Ein paar Flaschen Prosecco hätten sie schon locker machen können. Doch auf den mit Herbstlaub gedeckten Tischen an der Delegiertenversammlung der Schweizer Grünen am Samstag stand – Hahnenwasser. Und das, obwohl ihnen vor zwei Wochen Historisches gelungen war: Sie haben am 20. Oktober mehr Sitze im Nationalrat dazugewonnen als je eine andere Partei zuvor in 100 Jahren.
Entsprechend aufgeräumt war die Stimmung im Berner Hotel «National», wo sich die grünen Wahlsieger aus der ganzen Schweiz erstmals nach dem 20. Oktober trafen. Und das musste raus. Als Regula Rytz (57) zu ihrer Präsidialrede anhob, musste sie lange warten – minutenlange Standing Ovations hinderten die Bernerin daran, das Wahlergebnis zu würdigen.
Rytz greift an
Und das tat sie auch.
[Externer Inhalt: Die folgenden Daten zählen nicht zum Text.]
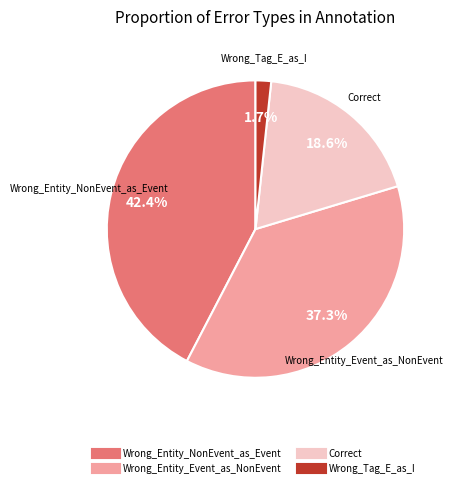

Which category has the biggest portion of the pie?

Wrong_Entity_NonEvent_as_Event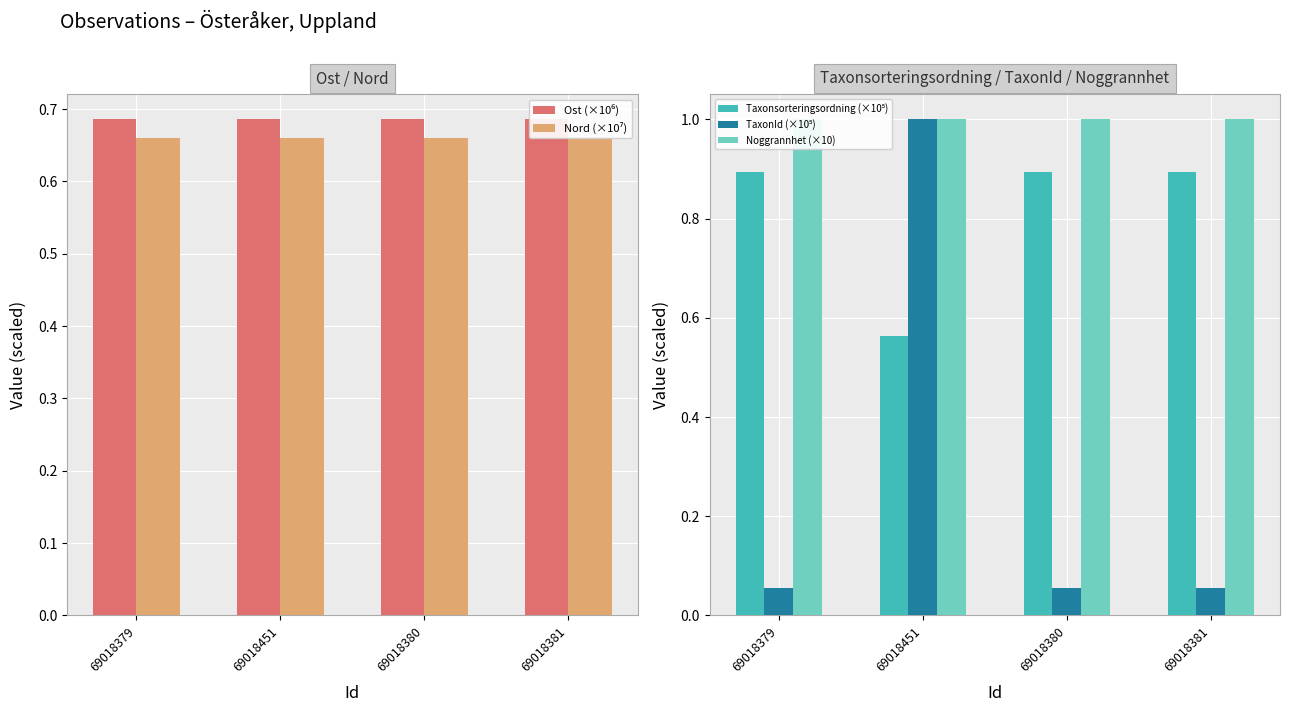

Between 69018379 and 69018451, which is larger?

69018379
Nach wochenlangem Zögern nämlich erhob Rytz in Bern klar Anspruch auf einen Sitz in der Landesregierung: «Wir gehören in den Bundesrat!», rief sie den Delegierten zu, was diese erneut mit grossem Applaus bedachten.
Im Moment, so fuhr Rytz fort, führe die Parteispitze «intensive Gespräche» mit allen anderen Parteien, um die Chancen für den 11. Dezember auszuloten, wenn die Gesamterneuerungswahl des Bundesrats ansteht.
«In der gleichen Liga wie FDP und CVP»
Rytz unterstrich den grünen Anspruch mehrmals in ihrer Rede: «Wir spielen in der gleichen Liga wie FDP und CVP», sagte sie etwa. Es sei ein tiefgreifender Wandel in der Gesellschaft im Gange, «viel grösser, als sich viele im Bundeshaus vorstellen können». Der Druck der Klimajugend und Frauenbewegung sei endlich in der nationalen Politik angekommen. «Diese Chance müssen wir nutzen.»
Selbst wenn die Eroberung des Bundesrats nicht klappen sollte – und das ist anzunehmen – wollen die Grünen nicht aufgeben. Rytz unterstrich noch einmal, was sie im BLICK-Interview bereits gesagt hatte: Es brauche eine neue Zauberformel für die Zusammensetzung des Bundesrates, die die gesellschaftlichen und politischen Verschiebungen respektiere.
Keine Rücktritte mehr zwischen den Wahlen
Doch das ist noch nicht alles. Rytz forderte auch eine Art «Verbot, dass Bundesräte innerhalb der Legislatur zurücktreten». Der Grund liegt auf der Hand: Die Grünen hätten am 11. Dezember viel bessere Chancen auf den Einzug in die Landesregierung, wenn Doris Leuthard (56) und Johann Schneider-Ammann (67) nicht schon vor einem Jahr, sondern erst jetzt nach den Wahlen zurückgetreten wären.
Denn da würde sich zumindest die Frage einer Abwahl eines amtierenden Bundesrats nicht stellen. Nun aber stehen die Grünen vor der schwierigen Aufgabe, Alliierte für ein solches Manöver zu finden.
Da wartet viel Arbeit. Am Samstag in Bern aber wurde erstmal gefeiert. Prosecco gab es dann doch noch. Bio natürlich.